Pierre-Carl Langlais

What does social intelligence mean to you?

In the context of my work, social intelligence is largely about modeling the public sphere. I’m originally coming from a background in history and digital humanities. I did my thesis on new methodological tools to study the history of newspapers since the early 19th century and later on wrote a book about the long history of fake news before the Internet. Social media is not that different! They have become a huge part of our political and cultural landscape. Yet, they  can be easily manipulated, which also happened quite often in the traditional media in the past.

Now what’s fascinating with social media is that you can really “see” new ideas, communities and cultural representations emerging almost live. And thanks to the progress in artificial intelligence, we are having more and more tools at our disposal to explore this.

What motivates you in your work? What makes you want to keep working in social intelligence?

At the core, I have the conviction that social media is amazing at canalizing and gathering “collective” intelligence. But it’s not always easily visible and frequently derided. That’s something that has been made very tangible when Twitter had all these issues lately: people care about what they post here. And yet, there is surprisingly little way to archive or highlight all this, as preservation of social content is really poor and the filtering algorithms of the platforms.

Beyond our occasional projects at OpSci, we have started to create more general collections to ensure it could be used in the future even if the infrastructure of social networks comes to fail. We are also developing “alt-algorithms” and indicators, as a way to highlight aspects of the social media that may be lost in the feed.

It’s also a research motivation: social network studies is a very dynamic field with plenty of innovations going on. I really feel part of a collective journey and I also see how all the new methods and tools which create could be beneficial as well for plenty of other areas in social science and beyond.

What do you think makes you successful in your work?

I can roughly define my current expertise as “panoramic reading”: I basically create automated categorization systems that make it possible to browse a very large collection of texts, images or other “things”. What’s crucial is not only to have a rough idea of what are the most important topics or patterns, but to be able to zoom in on interesting things: new concepts emerging, influential debates or significant anomalies that may suggest that there has been some manipulation.

Besides that I have been passionate about digital media for a long time. I have been a contributor and admin on the French Wikipedia for a long time and care a lot about the “digital commons”, which also lives on private networks.

What are the key skills that have contributed to your success?

A combination of soft and “hard” skills. As I started my research career, it became obvious that the dramatic expansion of text and data available online created new opportunities. So I started working with all kinds of text mining tools and experienced the AI revolution from the inside, starting with “word embeddings” (which look now “dated” although they are less than 10 years old!) to BERT and GPT.

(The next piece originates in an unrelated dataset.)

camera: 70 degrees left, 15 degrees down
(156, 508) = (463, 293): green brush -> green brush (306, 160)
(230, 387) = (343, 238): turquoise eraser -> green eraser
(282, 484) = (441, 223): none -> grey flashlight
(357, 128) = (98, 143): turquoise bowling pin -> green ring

As of today, I am used to training and applying deep learning models. Thanks to the huge development in open source programs, it’s actually not that hard. Most of the work resides nowadays in the training and the documentation of the model inputs or outputs. In a weird twist, as the techniques have become more sophisticated, the focus turns more and more on qualitative expertise.

So aside from the technical aspect, being aware of the culture of social media and the way they work in practice is extremely important.

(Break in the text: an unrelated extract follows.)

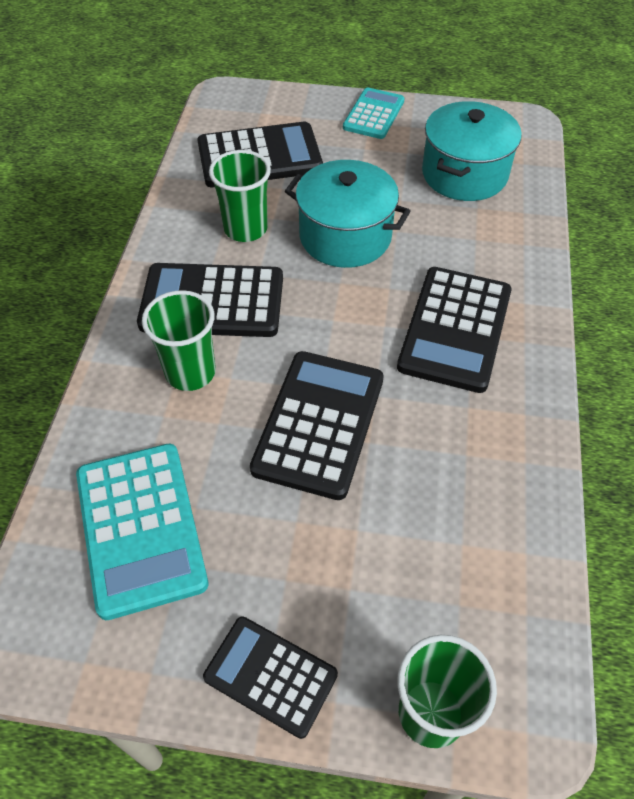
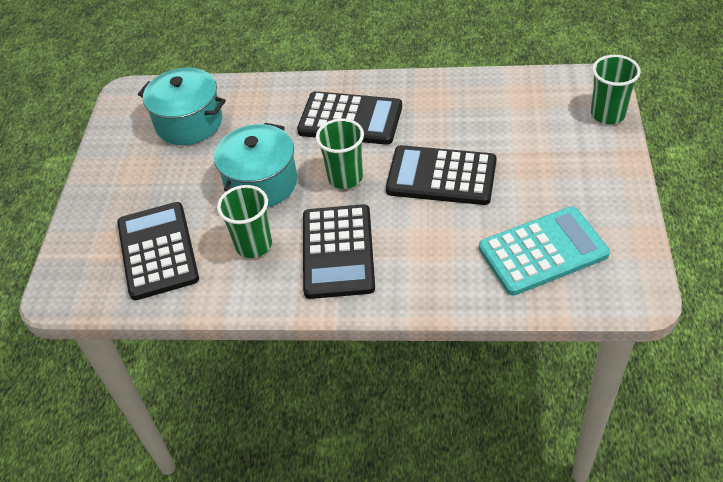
camera: 90 degrees left, 5 degrees down
(190, 372) = (410, 251): green cup -> green cup (345, 178)
(270, 676) = (612, 175): black calculator -> none
(374, 114) = (104, 181): turquoise calculator -> none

What makes social data special compared to other data sources?

I’ve worked with other very large digitized corpus (especially newspapers, but also literary fiction). Where social media stands out is not so much that they are big and contain a very diverse snapshot of what people think at a given time. It’s rather that they are so “alive” and all changes happen so quickly. It also brings immediate connections between so many different people and networks, which is not something that has happened before, with discussions that would be held in private professional circles which suddenly find themselves superimposed on the trending memes of the day.

There is some downside to it. For some project at OpSci we had started to have a longer time perspective on social media output, such as looking at the evolution of the representation and perception of nuclear energy on Twitter and Facebook for ten years. And this is hard! The infrastructure has been constantly evolving and most metrics are not very usable on a long term basis. I think in the coming years, there will be a real reflection over social networks as an “archive” but we are not there yet.

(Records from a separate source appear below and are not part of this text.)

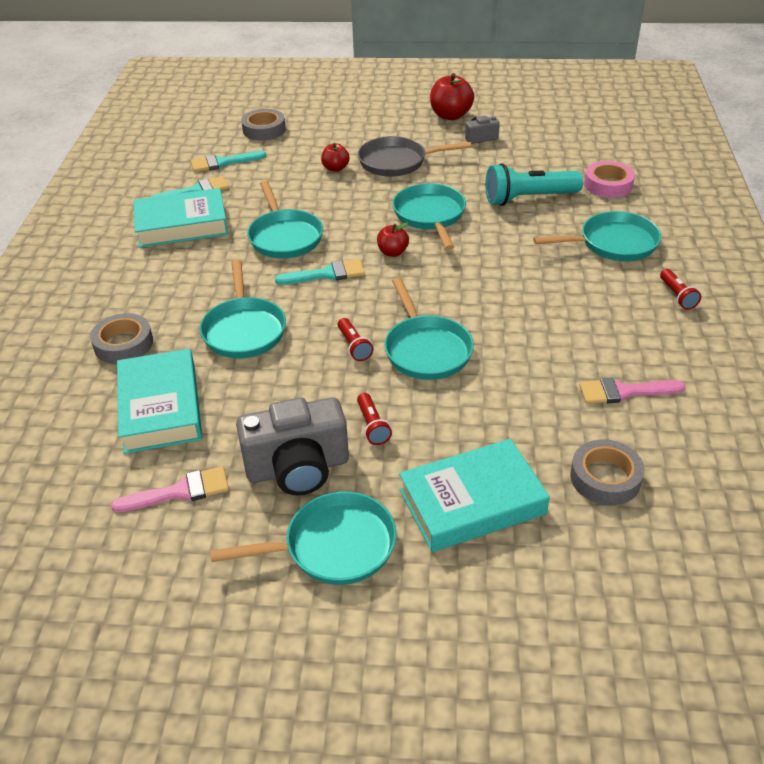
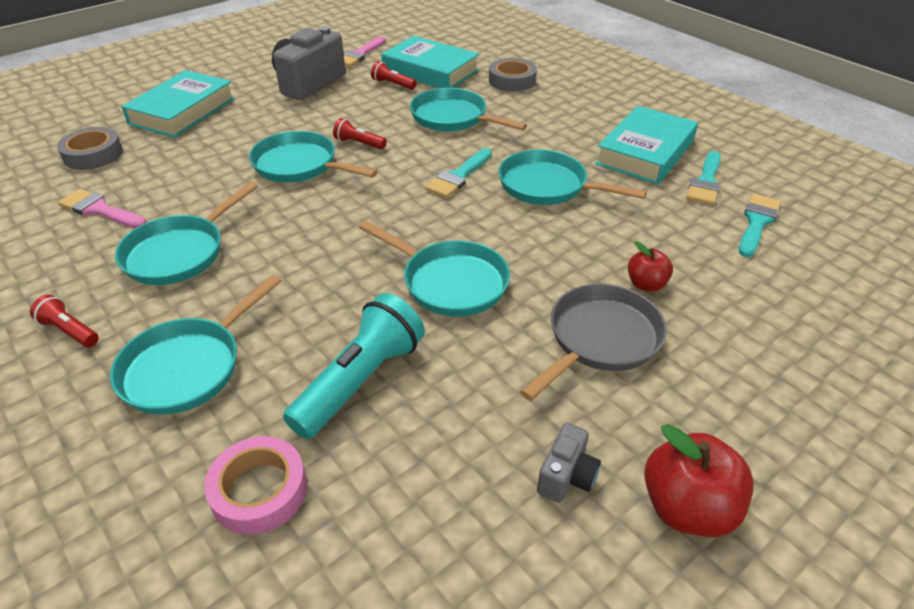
camera: 135 degrees right, 0 degrees up
(264, 130) = (827, 290): grey tape -> none
(333, 546) = (249, 70): turquoise pan -> turquoise pan (179, 253)
(372, 426) = (286, 114): red flashlight -> red flashlight (392, 84)
(392, 252) = (431, 222): red apple -> none
(624, 392) = (100, 210): pink brush -> pink brush turned 105 degrees counterclockwise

What does being a social intelligence pioneer mean in the context of your work?

Mostly a lot of freedom to analyze and to invent new methods. I would say that I spend a lot of time trying to “translate” a qualitative approach into models and algorithms.

This can be also a bit disturbing as the tools we have continue to evolve as we confront them to the actual data, trends or insights and get new ideas. This is really not about simply pushing a few buttons and getting the final output but more about constantly recreating the framework so that it matches what we want to do.

I think I have had some exposure to ways of working that may become much more widespread in the future, with the increasing progress and availability of AI.